Opvallend: de inzet op schonere vrachtwagens doet de kosten voor de sector dalen. Vanzelfsprekend moeten de transportbedrijven aanvankelijk meer middelen investeren in de nieuwe trucks, maar die verdienen ze snel terug dankzij de brandstofbesparingen. Zelfs uitstootloze oplossingen zoals volledig elektrische vrachtwagens of brandstofcelmotoren zijn al concurrentieel over een gebruiksduur van vijf jaar.
Drempels
Maar er zijn ook aanzienlijke drempels en uitdagingen, stelt de studie. Vooral in de nieuwe energie-infrastructuur moet stevig geïnvesteerd worden: 80 tot 140 miljard tegen 2050. En er is behoefte aan omscholing arbeiders in de productie- en energiesector.

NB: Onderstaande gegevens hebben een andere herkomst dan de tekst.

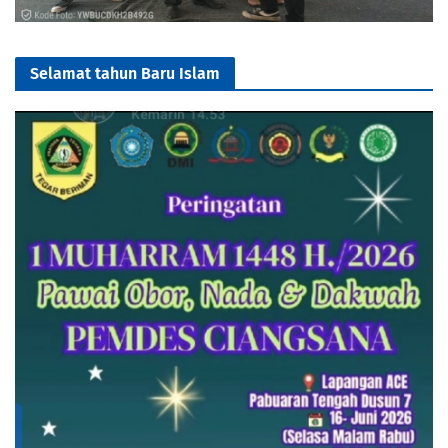
Selamat tahun Baru Islam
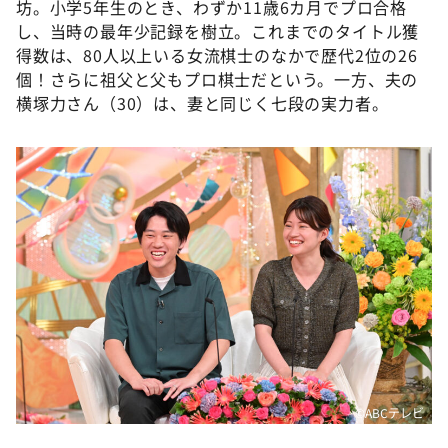
坊。小学5年生のとき、わずか11歳6カ月でプロ合格
DAIGOも台所 ～きょうの献立 何にする？～
し、当時の最年少記録を樹立。これまでのタイトル獲
本日はダイアンなり！シーズン２
得数は、80人以上いる女流棋士のなかで歴代2位の26
朝だ！生です旅サラダ
個！さらに祖父と父もプロ棋士だという。一方、夫の
横塚力さん（30）は、妻と同じく七段の実力者。
教えて！ニュースライブ 正義のミカタ
ＬＩＦＥ～夢のカタチ～
新婚さんいらっしゃい！
ポツンと一軒家
ザキ山小屋本館
ぺこぱのまるスポ
アナ回覧板
©ABCテレビ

“Uitstootloze technologie evolueert snel, en deze studie toont aan dat ze binnen enkele jaren al kan concurreren wat betreft de kosten”, zegt Pete Harrison van de European Climate Foundation, die de studie bestelde. “Zowel bedrijven als politici zullen moeten beslissen of ze hun politieke en financiële kapitaal willen investeren in de erfenis van diesel, of deel willen uitmaken van deze nieuwe wereldwijde technologische race.”
Geruststellend
Ook grote spelers binnen de sector zien kansen in de keuze voor schonere technologieën. “Het transport is de enige sector in Europa waar de uitstoot nu hoger is dan in 1990 en dreigt een aanzienlijke last te worden naarmate Europa zijn klimaatbeloften binnen het akkoord van Parijs probeert na te komen”, beseft Erik Wirsing, directielid bij transportbedrijf DB Schenker. “Het beleid is steeds meer gericht op de uitstoot van het transport, steden vaardigen een dieselverbod uit en consumenten vragen om CO2-arme diensten. Redenen genoeg voor de transportsector om de waardeketen opnieuw uit te vinden en de voordelen in te zien van nieuwe bedrijfsmodellen dankzij een elektrische vloot en slimme laadsystemen.”
“De elektrificatie van vrachtwagens in Europa zal van groot belang zijn om het klimaatakkoord van Parijs na te komen”, zegt ook Anders Berger van vrachtwagenbouwer Volvo Group. “Het is geruststellend dat die verandering niet alleen grote milieuvoordelen met zich meebrengt, maar ook economische groei en banen oplevert.”
Ook Berger roept beleidsmakers op om hun deel van het werk te doen. “Beleidsmakers moeten de drempels aanpakken die bestaan voor het uitrollen van een laadnetwerk, en werken aan standaarden en oplossingen voor de financiële risico’s om de verandering te versnellen.”